Receiving accuracy is perhaps the most critical stage of the process, and mastering receiving is the key to getting product to flow as smoothly as it does in E.B. Horsman's distribution center, says PathGuide's Allais. “If you received-in the wrong product, or wrong quantities, everything else you do creates a bottleneck,” he says.

Latitude allows receiving to check inbound items against the purchase order and post the results to the host computer. By doing that, “you're making the material instantly available for sale. If an item needs to be labeled, bar coded, you can do that right there at the point of receiving,” Allais adds. “You're adding efficiencies, but more importantly at the receiving end, you're adding control. You're not introducing problems that will compound later if you receive wrong material or wrong quantity.”

Discrepancies discovered in receiving are transmitted immediately to accounts payable and back to E.B. Horsman's suppliers, eliminating hours of troubleshooting meetings among warehouse managers, accounting and others while also improving supplier relations, Bragg says.

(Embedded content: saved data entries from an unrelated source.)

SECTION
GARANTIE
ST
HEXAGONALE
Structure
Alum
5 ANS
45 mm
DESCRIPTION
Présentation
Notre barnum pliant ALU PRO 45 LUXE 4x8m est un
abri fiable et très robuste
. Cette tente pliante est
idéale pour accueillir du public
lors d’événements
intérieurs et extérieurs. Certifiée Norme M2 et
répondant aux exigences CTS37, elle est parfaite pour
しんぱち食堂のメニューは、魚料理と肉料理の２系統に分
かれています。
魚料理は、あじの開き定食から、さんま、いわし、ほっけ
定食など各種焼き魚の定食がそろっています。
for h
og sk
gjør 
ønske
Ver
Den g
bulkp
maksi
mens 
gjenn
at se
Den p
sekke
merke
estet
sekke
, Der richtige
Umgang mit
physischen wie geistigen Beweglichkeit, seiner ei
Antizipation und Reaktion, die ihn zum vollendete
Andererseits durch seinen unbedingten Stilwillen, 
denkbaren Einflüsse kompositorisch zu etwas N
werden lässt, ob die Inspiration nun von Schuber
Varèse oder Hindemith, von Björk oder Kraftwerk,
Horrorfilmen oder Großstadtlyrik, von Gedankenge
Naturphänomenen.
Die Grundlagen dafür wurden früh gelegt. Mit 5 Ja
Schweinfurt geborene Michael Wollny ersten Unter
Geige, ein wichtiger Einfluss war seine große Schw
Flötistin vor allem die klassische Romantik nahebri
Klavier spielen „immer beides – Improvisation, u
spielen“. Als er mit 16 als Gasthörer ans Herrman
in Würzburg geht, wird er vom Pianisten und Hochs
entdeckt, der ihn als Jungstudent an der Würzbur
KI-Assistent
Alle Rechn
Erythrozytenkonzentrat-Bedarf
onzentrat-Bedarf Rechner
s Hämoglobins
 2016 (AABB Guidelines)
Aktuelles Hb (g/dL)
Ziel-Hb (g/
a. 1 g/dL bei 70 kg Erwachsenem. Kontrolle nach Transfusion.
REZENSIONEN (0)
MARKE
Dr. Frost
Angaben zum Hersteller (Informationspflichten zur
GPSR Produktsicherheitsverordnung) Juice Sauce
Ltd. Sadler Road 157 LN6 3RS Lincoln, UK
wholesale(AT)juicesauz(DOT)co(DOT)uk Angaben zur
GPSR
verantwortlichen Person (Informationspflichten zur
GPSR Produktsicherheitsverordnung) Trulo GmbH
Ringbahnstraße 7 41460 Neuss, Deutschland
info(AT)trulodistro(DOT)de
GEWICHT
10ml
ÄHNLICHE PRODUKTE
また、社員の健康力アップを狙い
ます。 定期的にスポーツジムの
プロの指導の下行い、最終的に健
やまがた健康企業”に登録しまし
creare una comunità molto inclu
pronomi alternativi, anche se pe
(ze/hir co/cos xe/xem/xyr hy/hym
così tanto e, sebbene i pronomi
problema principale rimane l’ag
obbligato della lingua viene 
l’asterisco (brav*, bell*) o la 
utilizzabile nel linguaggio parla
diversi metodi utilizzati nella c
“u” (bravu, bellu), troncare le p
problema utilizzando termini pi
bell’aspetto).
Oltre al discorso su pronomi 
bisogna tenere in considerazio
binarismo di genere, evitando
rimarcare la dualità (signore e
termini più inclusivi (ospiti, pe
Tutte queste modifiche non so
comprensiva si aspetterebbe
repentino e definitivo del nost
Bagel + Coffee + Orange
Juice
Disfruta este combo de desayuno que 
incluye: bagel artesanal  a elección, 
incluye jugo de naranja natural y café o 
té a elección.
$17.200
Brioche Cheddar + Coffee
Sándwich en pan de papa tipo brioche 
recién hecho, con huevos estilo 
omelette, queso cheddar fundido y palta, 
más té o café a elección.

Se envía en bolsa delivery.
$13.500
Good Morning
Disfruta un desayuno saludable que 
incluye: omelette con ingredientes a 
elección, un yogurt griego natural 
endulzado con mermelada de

Latitude also gives the distribution center the ability to do things that would have been nearly impossible before, such as picking in the receiving branch's bin-location order for a cleaner put-away at the branch level.

Meanwhile, Back in Surrey…

The benefits E.B. Horsman has gained in its distribution center are beginning to roll out to its branch operations as well. In April 2008, the company installed Latitude at that Surrey branch. Having the branch on the same system allows further efficiencies, such as shipping its daily transfers to Surrey with a single scan and receiving it at the branch with a single scan.

In the Surrey conversion, E.B. Horsman installed some additional modules for branch-level operations, including one called “Front Counter” — that's what enabled the speed of service the electrician experienced at the beginning of the story.

The system allows the order taker at the counter to request from the warehouse staff that something be picked and brought to the counter immediately. The priority pick will beep in the warehouse staff's RF scan guns, telling them they have a priority order and to pick them right away and take them to the counter, all without the counter person having to say a word. The person doing the picking can interrupt what he or she was doing, pick the priority order, and return to the previous task seamlessly.

“In the past, they're yelling down, ‘John, I need 16 feet of 3-conductor two,' and John would bring back 16 meters of 2-conductor 3. Now he just puts his item in the system and he selects ‘priority pick.'” The rest is a matter of automation, mixed with some operational excellence.